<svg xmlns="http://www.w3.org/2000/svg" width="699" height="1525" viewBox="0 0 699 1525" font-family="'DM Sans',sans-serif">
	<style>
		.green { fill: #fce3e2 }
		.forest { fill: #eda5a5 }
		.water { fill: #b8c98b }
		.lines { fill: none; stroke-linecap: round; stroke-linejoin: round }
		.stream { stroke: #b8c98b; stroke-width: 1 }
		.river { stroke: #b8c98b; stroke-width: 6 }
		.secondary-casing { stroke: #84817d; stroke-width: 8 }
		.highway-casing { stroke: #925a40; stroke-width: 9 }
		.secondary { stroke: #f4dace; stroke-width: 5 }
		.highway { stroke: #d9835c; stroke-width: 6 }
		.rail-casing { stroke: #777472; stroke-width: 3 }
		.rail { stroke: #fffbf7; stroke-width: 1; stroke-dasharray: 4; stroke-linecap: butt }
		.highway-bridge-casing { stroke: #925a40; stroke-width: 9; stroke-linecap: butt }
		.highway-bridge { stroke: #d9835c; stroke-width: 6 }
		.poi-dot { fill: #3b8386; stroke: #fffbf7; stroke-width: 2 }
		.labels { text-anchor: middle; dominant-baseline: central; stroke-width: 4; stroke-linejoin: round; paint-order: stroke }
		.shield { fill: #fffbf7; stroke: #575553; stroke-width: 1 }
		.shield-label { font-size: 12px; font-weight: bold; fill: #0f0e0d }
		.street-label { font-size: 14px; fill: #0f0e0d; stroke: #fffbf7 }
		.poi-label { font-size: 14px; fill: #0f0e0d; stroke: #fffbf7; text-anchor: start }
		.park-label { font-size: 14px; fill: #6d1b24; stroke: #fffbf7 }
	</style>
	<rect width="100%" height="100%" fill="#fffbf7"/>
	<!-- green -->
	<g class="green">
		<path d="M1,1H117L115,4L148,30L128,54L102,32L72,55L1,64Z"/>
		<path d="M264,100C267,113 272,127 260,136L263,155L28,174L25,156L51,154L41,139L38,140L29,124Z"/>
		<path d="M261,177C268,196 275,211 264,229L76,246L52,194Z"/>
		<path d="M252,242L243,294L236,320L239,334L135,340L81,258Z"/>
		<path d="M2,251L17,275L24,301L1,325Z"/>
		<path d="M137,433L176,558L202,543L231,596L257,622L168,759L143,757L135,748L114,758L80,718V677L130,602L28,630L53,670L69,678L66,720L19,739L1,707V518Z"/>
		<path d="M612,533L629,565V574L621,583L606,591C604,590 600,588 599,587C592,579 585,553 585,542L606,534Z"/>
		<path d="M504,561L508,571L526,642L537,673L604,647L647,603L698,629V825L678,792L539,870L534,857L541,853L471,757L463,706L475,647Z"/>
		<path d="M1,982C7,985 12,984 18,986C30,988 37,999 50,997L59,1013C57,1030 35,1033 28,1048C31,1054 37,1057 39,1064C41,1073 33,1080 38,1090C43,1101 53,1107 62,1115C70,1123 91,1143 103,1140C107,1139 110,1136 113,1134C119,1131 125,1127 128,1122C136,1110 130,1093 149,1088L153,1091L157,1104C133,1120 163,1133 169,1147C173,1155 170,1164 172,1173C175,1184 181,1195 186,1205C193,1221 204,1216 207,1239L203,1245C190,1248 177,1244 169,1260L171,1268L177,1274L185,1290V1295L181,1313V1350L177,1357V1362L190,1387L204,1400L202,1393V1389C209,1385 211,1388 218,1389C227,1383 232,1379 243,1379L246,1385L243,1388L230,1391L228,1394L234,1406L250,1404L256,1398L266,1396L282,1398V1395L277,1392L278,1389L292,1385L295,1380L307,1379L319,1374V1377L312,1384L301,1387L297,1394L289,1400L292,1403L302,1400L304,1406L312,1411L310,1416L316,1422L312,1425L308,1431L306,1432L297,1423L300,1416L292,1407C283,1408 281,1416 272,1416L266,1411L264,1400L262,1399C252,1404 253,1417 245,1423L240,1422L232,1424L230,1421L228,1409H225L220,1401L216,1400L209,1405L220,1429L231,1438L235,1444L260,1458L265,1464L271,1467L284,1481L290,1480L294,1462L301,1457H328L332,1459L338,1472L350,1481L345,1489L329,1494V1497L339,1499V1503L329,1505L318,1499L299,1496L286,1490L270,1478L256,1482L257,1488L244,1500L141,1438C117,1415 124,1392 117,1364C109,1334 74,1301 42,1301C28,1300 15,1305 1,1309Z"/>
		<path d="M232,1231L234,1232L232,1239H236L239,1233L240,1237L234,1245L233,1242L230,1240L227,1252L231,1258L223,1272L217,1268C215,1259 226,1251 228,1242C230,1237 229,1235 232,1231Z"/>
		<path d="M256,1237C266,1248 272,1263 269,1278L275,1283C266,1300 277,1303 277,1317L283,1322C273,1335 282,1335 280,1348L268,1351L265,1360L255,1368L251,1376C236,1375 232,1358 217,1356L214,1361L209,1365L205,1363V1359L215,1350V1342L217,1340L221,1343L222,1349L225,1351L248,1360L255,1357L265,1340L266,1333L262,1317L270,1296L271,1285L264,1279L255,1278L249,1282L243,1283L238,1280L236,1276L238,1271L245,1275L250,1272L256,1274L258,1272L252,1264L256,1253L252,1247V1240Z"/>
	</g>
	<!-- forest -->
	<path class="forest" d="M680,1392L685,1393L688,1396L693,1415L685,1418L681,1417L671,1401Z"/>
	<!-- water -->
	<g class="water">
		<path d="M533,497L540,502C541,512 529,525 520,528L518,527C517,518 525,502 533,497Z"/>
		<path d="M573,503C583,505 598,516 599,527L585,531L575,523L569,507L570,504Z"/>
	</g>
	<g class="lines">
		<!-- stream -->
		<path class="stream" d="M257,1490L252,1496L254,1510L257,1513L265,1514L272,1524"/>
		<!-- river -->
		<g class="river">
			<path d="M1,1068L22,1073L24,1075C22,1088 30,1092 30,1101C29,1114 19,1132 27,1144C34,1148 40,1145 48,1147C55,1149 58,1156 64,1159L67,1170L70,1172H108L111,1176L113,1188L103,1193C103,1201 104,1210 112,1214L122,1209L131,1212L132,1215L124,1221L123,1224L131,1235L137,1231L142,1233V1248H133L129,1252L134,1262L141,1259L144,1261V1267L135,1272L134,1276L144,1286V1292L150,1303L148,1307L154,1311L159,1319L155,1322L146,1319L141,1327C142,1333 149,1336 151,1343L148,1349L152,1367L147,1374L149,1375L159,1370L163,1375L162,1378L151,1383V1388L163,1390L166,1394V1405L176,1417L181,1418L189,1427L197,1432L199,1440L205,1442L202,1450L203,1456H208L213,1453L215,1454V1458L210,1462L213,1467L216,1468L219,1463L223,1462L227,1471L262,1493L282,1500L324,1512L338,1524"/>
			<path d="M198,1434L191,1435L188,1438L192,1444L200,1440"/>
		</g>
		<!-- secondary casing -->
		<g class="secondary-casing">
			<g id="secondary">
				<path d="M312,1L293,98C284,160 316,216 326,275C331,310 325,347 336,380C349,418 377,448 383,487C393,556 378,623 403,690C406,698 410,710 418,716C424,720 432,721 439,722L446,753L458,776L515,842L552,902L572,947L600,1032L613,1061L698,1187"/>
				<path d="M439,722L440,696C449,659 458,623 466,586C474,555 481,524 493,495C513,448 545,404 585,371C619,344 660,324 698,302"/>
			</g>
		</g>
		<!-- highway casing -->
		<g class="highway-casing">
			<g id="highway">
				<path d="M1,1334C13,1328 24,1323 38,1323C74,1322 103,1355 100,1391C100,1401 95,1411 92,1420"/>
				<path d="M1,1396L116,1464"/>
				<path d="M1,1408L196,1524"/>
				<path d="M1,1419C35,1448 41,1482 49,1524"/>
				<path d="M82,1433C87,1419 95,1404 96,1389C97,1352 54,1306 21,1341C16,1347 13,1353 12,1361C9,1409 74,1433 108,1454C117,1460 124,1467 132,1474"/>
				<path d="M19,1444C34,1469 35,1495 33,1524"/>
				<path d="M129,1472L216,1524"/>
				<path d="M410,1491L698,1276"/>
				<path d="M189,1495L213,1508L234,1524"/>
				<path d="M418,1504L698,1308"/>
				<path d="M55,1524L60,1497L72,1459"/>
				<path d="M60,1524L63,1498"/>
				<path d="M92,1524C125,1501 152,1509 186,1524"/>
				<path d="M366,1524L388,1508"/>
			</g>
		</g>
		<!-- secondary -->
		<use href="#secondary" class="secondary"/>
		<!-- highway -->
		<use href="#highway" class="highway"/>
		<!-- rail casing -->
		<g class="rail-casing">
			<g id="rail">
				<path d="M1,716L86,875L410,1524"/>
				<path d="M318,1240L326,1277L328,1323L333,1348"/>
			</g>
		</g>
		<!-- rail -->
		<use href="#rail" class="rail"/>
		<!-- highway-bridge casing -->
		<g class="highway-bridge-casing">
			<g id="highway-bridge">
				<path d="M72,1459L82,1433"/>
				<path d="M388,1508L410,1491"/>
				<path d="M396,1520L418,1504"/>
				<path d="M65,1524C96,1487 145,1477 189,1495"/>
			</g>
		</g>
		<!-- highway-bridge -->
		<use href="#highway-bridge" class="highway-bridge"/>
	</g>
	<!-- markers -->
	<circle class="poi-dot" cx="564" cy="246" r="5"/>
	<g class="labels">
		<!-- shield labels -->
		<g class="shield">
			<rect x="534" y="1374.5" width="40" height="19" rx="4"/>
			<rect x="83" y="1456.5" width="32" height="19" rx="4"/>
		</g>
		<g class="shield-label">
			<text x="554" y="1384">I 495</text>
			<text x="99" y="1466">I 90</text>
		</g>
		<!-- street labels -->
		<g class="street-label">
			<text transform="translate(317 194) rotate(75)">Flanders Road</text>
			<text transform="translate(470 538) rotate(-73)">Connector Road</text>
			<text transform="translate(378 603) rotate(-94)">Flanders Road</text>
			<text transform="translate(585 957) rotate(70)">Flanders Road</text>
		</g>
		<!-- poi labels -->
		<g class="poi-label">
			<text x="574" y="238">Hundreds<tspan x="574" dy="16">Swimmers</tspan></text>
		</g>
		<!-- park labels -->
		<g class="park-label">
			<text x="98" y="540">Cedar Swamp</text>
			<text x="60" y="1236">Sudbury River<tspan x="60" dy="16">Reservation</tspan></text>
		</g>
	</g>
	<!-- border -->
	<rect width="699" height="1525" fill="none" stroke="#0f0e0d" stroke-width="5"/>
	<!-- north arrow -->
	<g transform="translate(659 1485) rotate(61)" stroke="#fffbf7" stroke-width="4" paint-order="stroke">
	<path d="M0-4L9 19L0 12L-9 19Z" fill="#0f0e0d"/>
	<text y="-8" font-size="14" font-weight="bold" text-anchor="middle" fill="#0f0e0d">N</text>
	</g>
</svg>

━━━━━━

**Assignment**
Copy all the lines above that hold the string "middle".

**Exercise solution**
		.labels { text-anchor: middle; dominant-baseline: central; stroke-width: 4; stroke-linejoin: round; paint-order: stroke }
	<text y="-8" font-size="14" font-weight="bold" text-anchor="middle" fill="#0f0e0d">N</text>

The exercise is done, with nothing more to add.